Awalnya aku tak pernah mudah menyayangimu lebih dari sahabat. Tapi belajar menghargaimu dari ketulusan yang kamu punya. Dan kamu orang pertama yang kujadikan kekasih hanya bermodalkan keinginan untuk menghargai.
Aku tak benci pecundang, hanya saja aku tak bisa bersahabat dengan pecundang apalagi memacarinya. Seorang wanita, ya mungkin wanita sepertiku, butuh seorang lelaki pejuang, yang akan selalu berjuang menjadi yang terbaik walaupun dia tahu dia belum tentu merupakan lelaki yang terbaik dari sekian banyak lelaki lainnya.
Seorang pecundang akan menyerah ketika menemukan sedikit kendala yang akan memicu pertengkaran. Dia menghindarinya dan kalaupun tak bisa menghindar, dia akan menyerah. Dia juga gampang melupakan janji-janjinya. Tapi seorang pejuang, dia berjalan terus tak peduli apapun halangannya. Konsisten dengan kata-katanya. Pantang menyerah.
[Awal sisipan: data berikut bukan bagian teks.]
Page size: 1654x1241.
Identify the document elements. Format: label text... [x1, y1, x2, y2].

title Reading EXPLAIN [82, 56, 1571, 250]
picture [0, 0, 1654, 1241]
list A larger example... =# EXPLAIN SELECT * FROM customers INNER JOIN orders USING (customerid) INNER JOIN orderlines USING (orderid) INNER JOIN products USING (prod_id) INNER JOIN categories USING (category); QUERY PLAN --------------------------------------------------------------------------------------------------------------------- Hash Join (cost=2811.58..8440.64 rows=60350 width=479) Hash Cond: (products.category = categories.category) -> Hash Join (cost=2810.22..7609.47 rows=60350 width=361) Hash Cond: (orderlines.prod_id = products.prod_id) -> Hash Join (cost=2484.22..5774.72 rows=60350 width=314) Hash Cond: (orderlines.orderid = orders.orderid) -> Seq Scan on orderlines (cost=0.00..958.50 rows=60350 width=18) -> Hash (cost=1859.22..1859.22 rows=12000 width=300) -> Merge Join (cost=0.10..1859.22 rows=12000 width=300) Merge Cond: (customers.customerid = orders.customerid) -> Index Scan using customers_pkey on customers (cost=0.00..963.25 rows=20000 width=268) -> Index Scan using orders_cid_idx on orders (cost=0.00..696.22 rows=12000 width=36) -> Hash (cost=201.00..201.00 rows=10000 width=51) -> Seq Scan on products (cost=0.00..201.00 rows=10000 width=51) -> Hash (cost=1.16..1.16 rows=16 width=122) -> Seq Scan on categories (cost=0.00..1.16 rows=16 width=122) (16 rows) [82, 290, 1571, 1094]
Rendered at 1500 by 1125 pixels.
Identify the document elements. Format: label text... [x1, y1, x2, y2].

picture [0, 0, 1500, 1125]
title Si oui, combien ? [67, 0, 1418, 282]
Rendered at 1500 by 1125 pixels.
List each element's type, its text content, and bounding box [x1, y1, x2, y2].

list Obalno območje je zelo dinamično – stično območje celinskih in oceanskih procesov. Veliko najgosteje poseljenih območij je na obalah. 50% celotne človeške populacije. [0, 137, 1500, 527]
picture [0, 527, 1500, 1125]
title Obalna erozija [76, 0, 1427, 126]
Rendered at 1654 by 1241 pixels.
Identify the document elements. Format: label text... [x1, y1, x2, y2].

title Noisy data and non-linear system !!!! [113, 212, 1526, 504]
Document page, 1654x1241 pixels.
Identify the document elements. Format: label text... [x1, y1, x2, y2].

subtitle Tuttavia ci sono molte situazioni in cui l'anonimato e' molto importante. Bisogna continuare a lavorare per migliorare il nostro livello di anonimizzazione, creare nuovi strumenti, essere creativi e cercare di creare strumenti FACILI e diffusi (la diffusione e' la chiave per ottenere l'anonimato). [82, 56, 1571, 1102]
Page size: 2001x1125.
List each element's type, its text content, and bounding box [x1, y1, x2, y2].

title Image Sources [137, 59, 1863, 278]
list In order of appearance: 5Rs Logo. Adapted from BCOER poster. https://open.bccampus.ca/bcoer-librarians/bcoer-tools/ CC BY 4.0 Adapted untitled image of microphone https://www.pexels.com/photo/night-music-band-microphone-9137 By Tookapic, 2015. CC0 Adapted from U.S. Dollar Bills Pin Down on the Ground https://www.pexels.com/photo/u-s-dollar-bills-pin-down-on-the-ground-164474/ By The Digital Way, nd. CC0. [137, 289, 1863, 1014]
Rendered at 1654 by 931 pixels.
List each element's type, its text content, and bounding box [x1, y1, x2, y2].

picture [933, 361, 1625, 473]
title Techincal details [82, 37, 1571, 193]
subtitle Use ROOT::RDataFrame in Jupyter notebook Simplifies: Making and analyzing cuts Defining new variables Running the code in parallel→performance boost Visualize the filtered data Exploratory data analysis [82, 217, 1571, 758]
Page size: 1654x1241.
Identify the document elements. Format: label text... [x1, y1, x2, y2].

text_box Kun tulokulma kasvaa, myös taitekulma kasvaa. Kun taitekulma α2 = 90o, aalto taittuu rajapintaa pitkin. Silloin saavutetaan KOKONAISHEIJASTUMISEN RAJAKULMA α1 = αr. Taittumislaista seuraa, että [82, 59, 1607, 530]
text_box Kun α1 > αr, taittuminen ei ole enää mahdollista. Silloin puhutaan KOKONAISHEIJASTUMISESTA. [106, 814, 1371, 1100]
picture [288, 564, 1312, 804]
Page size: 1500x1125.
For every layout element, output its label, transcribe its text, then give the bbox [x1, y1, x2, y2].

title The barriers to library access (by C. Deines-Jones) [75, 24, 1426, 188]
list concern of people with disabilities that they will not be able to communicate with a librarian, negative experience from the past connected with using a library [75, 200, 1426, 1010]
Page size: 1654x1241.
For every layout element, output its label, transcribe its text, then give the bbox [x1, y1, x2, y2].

Walaupun mungkin dia pernah merasa lelah dan akan menyerah tapi dia tak akan mudah berkata “aku ga bisa menjadi yang terbaik buat kamu”. Bukan, bukan begitu. Seorang pejuang akan berlari menjemput masalah, menghadapinya, menyelesaikannya dan kemudian melaluinya. Dan itu alasannya aku tak lagi membalas smsmu, aku muak terhadap diriku sendiri ketika berbicara dengan kamu. Dan maaf aku sedikit alergi sama kamu setelah tahu kamu seorang pecundang.
Kisah itu biarlah berlalu seiring terhapusnya kamu yang tak ingin kukenang dari hatiku.